Ognian Kassabov, 28 juillet 2024. Dans son discours au Congrès américain le 24 juillet, le Premier ministre israélien Benjamin Netanyahu a évoqué sa vision d’un « nouveau Gaza » qui émergerait une fois que l’agression brutale de son pays contre la bande de Gaza prendrait fin. Il a parlé d’un « avenir de sécurité, de prospérité et de paix ».
En mai, son bureau a publié un plan détaillé intitulé « Gaza 2035 », qui comprenait des plans audacieux pour « reconstruire à partir de rien », des « conceptions modernes », « des ports, des pipelines et des voies ferrées ».
Le président américain Joe Biden n’a pas commenté la vision de Netanyahu, mais il a fait allusion à un « plan de reconstruction majeur pour Gaza » dans son discours exposant un plan de cessez-le-feu en trois étapes le 31 mai, suivi par la résolution 2735 du Conseil de sécurité de l’ONU du 10 juin soutenant son initiative.
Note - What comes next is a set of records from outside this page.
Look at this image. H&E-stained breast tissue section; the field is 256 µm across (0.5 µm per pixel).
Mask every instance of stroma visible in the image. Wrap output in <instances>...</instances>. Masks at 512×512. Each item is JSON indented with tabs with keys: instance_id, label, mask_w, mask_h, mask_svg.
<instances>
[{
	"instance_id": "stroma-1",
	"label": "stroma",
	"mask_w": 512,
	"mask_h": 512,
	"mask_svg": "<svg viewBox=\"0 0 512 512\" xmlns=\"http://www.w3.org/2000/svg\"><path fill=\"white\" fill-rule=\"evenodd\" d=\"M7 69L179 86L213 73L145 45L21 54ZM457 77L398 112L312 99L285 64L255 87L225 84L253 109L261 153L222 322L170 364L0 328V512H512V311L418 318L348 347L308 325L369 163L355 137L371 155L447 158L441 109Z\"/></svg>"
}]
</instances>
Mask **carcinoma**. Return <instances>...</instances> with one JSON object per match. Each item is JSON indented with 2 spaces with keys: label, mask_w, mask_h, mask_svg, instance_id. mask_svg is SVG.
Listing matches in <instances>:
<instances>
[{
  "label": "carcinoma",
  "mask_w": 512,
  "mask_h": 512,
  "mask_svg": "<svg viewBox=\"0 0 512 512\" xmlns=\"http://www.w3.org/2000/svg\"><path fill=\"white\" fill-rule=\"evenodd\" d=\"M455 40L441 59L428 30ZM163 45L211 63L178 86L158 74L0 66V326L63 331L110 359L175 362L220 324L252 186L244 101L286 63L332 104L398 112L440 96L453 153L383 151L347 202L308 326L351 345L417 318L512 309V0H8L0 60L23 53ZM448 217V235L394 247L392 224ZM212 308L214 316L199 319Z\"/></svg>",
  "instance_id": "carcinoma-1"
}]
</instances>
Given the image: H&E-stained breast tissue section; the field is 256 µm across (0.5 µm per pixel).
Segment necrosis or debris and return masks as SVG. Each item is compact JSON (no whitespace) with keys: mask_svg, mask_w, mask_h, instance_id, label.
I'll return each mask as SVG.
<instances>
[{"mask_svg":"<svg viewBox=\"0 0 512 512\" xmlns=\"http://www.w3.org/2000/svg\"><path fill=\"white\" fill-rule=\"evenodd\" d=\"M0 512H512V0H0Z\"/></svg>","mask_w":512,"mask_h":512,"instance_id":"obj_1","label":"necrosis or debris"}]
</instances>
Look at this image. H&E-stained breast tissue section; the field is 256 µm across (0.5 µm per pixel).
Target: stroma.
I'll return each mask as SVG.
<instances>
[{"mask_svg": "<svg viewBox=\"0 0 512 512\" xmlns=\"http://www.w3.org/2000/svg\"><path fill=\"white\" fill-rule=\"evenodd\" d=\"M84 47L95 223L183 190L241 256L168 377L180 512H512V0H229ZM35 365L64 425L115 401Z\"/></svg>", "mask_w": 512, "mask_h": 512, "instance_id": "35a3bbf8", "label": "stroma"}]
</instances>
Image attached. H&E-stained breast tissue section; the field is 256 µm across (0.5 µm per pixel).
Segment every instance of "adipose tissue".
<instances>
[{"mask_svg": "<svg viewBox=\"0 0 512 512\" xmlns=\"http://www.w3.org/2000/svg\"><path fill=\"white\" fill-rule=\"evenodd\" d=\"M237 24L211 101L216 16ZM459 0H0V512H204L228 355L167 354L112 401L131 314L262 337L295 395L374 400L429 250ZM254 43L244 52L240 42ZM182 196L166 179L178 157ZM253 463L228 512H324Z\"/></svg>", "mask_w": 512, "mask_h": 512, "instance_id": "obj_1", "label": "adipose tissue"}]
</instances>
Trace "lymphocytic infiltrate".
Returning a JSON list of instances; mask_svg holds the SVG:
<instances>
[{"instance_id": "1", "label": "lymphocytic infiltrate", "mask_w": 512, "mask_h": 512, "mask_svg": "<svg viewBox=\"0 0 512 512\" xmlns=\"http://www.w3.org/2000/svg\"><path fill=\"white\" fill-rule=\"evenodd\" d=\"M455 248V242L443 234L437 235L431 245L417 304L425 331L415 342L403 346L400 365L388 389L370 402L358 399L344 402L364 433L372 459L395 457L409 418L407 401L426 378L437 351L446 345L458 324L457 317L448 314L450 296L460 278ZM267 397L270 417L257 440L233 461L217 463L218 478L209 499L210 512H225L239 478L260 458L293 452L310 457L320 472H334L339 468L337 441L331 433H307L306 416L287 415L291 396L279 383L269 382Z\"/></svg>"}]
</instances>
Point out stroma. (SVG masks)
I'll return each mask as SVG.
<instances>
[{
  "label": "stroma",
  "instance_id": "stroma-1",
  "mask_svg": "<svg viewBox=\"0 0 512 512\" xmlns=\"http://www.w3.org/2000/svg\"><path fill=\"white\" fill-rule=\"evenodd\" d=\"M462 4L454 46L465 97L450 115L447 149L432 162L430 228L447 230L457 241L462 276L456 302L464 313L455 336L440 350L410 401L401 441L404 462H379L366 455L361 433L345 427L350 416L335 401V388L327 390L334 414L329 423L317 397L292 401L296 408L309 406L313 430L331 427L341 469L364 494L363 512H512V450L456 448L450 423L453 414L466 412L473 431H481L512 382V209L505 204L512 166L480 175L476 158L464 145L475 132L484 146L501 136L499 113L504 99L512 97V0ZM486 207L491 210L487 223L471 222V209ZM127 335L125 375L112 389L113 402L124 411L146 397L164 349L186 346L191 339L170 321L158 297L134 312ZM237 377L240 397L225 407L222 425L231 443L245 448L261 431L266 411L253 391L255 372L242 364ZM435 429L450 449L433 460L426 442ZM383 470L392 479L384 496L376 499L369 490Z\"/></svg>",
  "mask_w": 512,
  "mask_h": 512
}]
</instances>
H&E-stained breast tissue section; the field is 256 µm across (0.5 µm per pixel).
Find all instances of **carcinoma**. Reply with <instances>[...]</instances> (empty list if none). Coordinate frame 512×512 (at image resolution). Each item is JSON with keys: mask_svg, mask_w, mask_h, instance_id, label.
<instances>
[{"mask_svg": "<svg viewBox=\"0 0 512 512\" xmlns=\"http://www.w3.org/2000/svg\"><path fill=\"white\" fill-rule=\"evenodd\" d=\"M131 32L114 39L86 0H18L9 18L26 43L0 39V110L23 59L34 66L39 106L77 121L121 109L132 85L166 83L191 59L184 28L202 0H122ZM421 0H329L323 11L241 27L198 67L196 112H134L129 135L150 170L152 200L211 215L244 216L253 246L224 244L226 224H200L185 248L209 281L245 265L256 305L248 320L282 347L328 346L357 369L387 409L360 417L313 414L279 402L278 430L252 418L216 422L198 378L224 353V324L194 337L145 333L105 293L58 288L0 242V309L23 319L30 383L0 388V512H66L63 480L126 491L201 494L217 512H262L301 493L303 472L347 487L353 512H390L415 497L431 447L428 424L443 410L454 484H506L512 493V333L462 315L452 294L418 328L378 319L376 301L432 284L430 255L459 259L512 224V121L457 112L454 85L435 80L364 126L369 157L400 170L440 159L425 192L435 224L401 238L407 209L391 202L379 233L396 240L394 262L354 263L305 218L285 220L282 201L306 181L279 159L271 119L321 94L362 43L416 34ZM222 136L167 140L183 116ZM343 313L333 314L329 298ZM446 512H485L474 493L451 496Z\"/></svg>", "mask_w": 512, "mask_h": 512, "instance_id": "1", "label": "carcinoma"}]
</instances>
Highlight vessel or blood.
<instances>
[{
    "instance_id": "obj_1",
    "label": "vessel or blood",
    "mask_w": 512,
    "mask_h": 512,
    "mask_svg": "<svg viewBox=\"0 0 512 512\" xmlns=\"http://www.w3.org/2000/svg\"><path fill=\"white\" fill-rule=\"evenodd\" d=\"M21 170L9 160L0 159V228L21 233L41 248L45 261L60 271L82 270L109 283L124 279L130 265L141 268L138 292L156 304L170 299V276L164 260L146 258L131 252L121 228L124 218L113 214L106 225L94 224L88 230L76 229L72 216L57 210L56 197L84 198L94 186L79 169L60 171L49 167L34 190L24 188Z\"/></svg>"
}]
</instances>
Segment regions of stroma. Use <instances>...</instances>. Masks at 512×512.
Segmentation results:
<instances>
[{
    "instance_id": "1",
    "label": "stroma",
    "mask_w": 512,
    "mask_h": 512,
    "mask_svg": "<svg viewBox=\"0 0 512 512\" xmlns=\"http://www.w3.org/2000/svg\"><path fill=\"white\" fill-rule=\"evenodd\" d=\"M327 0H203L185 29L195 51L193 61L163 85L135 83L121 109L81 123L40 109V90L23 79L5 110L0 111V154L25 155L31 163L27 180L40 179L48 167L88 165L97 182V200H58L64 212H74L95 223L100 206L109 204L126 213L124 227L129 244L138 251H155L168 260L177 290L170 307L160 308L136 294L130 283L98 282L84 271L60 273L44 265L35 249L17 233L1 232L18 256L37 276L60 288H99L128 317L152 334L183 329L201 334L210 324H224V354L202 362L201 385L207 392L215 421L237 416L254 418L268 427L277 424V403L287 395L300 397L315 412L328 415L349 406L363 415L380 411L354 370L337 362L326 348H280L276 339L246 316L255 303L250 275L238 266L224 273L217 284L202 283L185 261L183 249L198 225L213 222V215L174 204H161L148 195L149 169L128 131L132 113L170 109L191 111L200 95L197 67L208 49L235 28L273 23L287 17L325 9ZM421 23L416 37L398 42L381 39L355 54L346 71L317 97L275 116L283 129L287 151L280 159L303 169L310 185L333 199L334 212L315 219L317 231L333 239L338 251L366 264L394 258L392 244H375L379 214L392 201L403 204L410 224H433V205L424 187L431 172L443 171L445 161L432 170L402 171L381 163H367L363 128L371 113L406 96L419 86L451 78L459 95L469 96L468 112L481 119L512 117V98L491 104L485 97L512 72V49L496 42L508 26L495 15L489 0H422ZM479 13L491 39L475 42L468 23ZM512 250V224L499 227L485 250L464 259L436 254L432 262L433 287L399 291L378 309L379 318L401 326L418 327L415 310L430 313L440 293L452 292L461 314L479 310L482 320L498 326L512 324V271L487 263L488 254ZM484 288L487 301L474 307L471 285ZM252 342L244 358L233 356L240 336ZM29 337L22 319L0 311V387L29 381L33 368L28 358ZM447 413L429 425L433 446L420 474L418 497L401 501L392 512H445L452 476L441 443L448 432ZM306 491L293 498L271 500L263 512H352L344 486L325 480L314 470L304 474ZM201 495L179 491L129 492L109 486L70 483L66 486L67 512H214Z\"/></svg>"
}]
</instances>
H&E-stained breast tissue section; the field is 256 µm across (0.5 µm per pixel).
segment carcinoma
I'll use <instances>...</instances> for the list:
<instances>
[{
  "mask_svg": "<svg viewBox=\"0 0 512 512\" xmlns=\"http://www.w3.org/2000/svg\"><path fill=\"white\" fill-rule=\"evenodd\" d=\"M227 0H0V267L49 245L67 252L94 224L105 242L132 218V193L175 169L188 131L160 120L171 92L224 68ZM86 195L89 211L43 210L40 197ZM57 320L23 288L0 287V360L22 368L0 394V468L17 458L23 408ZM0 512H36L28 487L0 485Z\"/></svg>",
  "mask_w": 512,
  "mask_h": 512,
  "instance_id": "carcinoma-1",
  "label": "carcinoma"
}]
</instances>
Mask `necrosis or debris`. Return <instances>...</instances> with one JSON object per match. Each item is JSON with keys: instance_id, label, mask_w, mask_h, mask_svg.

Ces développements laissent entrevoir une voie inquiétante pour l’avenir du peuple palestinien. Les forces derrière ce génocide continueront d’être aux commandes de leur vie lorsque le carnage prendra fin. Si elles ne sont pas contrecarrées, elles continueront de saccager les terres palestiniennes, de les condamner à la pauvreté et de les déshumaniser sans ménagement.
Mais elles dessineront également un avenir inhumain et dystopique pour de nombreuses autres populations de la région et au-delà.
Une dystopie urbaine construite sur des fosses communes
Le plan Gaza 2035 de Netanyahou est peut-être irréaliste, mais il ne doit pas nous faire oublier qu’il est symptomatique d’une vision puissante de la « civilisation » colportée par les cercles de la fintech et vendue au public mondial comme un progrès futuriste.
Gaza 2035 réimagine la bande de Gaza en ce que l’historien Adam Tooze décrit comme « une cité-État riche et intensément gérée – pensez à Singapour ou à Abu Dhabi », « un clone méga-riche d’une ville commerciale et industrielle mondialisée ».
Il envisage le désert du ghetto palestinien s’épanouissant dans le jardin d’une zone de libre-échange régie au niveau international, apportant les fruits de la technologie et de la « civilisation » à ses résidents – et au monde entier.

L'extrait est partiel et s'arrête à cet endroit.